• Histone deacetylase;
  • Stroke;
  • HMGB1;
  • Reactive oxygen species


Histone deacetylases (HDACs)-mediated epigenetic mechanisms play critical roles in the homeostasis of histone acetylation and gene transcription. HDAC inhibitors have displayed neuroprotective properties in animal models for various neurological diseases including Alzheimer's disease and ischaemic stroke. However, some studies have also reported that HDAC enzymes exert protective effects in several pathological conditions including ischaemic stress. The mixed results indicate the specific roles of each HDAC protein in different diseased states. However, the subtypes of HDACs associated with ischaemic stroke keep unclear. Therefore, in this study, we used an in vivo middle cerebral artery occlusion (MCAO) model and in vitro cell cultures by the model of oxygen glucose deprivation to investigate the expression patterns of HDACs and explore the roles of individual HDACs in ischaemic stroke. Our results showed that inhibition of NADPH oxidase activity ameliorated cerebral ischaemia/reperfusion (I/R) injury and among Zn2+-dependent HDACs, HDAC4 and HDAC5 were significantly decreased both in vivo and in vitro, which can be reversed by NADPH oxidase inhibitor apocynin. We further found that both HDAC4 and HDAC5 increased cell viability through inhibition of HMGB1, a central mediator of tissue damage following acute injury, expression and release in PC12 cells.
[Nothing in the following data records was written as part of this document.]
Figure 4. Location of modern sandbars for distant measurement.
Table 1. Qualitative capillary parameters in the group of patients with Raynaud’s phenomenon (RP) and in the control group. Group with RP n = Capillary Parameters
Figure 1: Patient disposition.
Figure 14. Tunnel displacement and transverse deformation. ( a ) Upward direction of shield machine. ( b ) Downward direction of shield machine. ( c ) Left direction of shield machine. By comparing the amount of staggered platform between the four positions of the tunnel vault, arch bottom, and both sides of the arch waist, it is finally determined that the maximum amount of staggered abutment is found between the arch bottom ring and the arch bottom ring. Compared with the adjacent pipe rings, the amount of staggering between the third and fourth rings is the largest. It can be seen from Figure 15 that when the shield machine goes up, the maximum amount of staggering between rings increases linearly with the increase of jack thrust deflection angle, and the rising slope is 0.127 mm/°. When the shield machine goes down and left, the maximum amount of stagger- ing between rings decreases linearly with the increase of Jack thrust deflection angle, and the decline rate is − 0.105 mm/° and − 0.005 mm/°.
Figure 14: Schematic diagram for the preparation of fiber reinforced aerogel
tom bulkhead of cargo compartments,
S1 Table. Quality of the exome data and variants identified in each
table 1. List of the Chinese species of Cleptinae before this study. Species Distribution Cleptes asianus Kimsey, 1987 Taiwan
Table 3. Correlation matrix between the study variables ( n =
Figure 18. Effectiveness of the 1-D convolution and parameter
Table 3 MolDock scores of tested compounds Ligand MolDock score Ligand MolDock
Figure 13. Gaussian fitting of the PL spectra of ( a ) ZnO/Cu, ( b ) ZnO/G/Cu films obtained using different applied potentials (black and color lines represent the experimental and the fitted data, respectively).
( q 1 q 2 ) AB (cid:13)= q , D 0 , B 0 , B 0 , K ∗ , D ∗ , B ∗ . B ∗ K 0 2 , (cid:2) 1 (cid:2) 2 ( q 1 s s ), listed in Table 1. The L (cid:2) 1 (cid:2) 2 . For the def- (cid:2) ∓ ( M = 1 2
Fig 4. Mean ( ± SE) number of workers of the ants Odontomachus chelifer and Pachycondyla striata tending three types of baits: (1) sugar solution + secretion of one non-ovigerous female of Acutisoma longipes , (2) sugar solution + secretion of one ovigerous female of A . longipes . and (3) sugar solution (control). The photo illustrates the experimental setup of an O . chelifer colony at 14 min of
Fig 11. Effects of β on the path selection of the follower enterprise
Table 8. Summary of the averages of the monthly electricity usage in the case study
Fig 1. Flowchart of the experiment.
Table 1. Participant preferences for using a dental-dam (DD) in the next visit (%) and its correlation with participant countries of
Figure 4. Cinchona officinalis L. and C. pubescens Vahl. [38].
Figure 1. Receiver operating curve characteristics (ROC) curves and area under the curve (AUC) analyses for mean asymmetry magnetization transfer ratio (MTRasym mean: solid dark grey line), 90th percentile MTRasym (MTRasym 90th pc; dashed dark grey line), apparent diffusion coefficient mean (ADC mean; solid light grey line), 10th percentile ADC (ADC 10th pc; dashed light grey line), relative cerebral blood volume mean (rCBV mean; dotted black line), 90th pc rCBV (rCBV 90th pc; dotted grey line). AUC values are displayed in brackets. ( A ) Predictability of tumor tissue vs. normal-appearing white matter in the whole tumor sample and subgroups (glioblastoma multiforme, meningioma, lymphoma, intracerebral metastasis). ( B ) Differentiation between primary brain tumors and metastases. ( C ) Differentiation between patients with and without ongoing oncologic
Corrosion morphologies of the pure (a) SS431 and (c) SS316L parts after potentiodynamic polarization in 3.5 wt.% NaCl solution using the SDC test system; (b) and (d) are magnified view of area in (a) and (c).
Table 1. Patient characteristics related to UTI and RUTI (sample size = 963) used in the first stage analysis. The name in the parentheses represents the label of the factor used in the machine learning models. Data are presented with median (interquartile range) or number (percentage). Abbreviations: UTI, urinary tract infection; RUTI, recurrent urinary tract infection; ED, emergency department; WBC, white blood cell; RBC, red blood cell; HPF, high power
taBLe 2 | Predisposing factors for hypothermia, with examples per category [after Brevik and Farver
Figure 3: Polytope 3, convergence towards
Our results for the first time provide evidence that NADPH oxidase-mediated HDAC4 and HDAC5 expression contributes to cerebral ischaemia injury via HMGB1 signalling pathway, suggesting that it is important to elucidate the role of individual HDACs within the brain, and the development of HDAC inhibitors with improved specificity is required to develop effective therapeutic strategies to treat stroke.